To his credit, Scahill doesn’t pretend to be an objective journalist, but nor does he seem to place much value on simple fairness. The film offers no evidence that he ever sought the explanations or insights of U.S. policymakers, whom he obviously regards with suspicion and disdain. Where other reporters might see an opportunity to develop a working relationship and obtain information, he treats a complaining phone call from an assistant to Adm. Mike Mullen, who was chairman of the Joint Chiefs at the time, as an affront and a threat.
Meanwhile, Scahill’s thumb is conspicuously on the scale during the movie’s discussion of Awlaki, whom he portrays as a moderate imam who was radicalized by American persecution and Yemeni imprisonment. He allows Awlaki’s father to assert unchallenged that his son was targeted merely for exercising his First Amendment rights to speak out against the United States—notwithstanding evidence, unmentioned in Dirty Wars, that Awlaki participated in the planning of the foiled “underwear bomber” attempt on Christmas Day 2009 to down an American airliner and was in close contact with Army Maj. Nidal Malik Hasan, who is scheduled to go on trial next month for the November 2009 shooting deaths of 13 people and the wounding of 32 others at Fort Hood, Texas. Surely images of that mass murder would have been as dreadful as any bloodbath in Afghanistan or Yemen.

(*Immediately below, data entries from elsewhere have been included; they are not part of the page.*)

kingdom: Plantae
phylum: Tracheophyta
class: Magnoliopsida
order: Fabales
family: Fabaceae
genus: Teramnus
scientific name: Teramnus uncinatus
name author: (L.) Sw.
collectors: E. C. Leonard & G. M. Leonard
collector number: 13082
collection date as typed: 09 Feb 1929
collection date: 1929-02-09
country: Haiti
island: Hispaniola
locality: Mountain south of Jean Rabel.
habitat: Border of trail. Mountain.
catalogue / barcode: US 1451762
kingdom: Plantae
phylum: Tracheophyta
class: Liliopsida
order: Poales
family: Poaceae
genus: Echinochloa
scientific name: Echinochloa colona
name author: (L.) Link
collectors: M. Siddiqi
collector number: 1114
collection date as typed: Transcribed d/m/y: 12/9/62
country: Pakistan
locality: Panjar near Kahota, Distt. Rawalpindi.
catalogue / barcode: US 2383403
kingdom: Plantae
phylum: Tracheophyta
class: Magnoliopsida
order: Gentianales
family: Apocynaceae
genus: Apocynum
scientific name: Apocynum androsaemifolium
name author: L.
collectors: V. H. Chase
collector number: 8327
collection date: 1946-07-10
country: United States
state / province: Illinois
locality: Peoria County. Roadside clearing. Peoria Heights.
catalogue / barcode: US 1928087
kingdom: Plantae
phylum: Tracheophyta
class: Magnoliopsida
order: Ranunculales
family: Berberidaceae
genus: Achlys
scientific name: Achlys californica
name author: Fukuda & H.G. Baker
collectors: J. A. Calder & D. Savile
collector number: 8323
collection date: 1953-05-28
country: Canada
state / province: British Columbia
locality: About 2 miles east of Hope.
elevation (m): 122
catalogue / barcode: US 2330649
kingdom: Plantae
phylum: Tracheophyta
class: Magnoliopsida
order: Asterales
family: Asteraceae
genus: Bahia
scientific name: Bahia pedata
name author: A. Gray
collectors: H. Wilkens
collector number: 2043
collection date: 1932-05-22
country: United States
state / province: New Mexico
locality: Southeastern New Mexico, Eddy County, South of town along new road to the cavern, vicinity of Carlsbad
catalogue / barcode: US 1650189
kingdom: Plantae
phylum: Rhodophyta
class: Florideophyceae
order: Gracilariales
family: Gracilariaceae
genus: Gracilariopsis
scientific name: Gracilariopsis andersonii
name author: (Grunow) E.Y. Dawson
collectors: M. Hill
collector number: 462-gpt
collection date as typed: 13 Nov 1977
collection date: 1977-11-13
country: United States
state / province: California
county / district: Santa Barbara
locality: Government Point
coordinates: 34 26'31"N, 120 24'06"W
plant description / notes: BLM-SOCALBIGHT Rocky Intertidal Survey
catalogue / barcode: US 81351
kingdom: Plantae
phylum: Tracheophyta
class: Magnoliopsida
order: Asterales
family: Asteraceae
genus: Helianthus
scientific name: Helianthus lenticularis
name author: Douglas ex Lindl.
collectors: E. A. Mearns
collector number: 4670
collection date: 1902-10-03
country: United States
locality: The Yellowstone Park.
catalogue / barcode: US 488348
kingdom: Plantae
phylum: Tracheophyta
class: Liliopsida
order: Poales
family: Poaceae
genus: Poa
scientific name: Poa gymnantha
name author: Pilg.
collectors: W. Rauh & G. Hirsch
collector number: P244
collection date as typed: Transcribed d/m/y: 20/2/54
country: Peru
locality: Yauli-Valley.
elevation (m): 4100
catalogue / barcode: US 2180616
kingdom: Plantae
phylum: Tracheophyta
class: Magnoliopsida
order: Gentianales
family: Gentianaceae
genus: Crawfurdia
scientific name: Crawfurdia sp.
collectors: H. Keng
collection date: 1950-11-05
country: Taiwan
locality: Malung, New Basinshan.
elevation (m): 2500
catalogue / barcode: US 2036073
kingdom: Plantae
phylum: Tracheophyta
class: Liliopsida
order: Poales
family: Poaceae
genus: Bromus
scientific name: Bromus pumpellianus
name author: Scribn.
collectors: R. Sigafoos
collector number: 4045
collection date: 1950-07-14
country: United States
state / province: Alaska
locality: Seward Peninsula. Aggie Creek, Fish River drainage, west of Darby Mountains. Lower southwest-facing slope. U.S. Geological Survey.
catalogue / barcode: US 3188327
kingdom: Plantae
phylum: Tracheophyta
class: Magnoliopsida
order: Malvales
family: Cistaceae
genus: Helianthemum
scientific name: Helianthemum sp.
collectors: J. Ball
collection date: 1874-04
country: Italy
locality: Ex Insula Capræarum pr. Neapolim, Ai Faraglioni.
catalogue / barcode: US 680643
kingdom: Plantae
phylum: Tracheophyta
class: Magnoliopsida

Scahill, whose prose turns increasingly purple as the movie progresses (“Like a flywheel, the Global War on Terror was spinning out of control,” he narrates at one point), argues that Obama has in essence created a monster—a secret military force, with billions of dollars at its disposal but hardly any public accountability, that can project itself around the world and perpetrate terrible violence in sovereign countries that are not at war with the United States.
“We have created one hell of a hammer,” a confidential source, obscured in shadows with his voice altered, tells Scahill during a Deep Throat–ish encounter. “And for the rest of our generation ... this force will be continually searching for a nail.”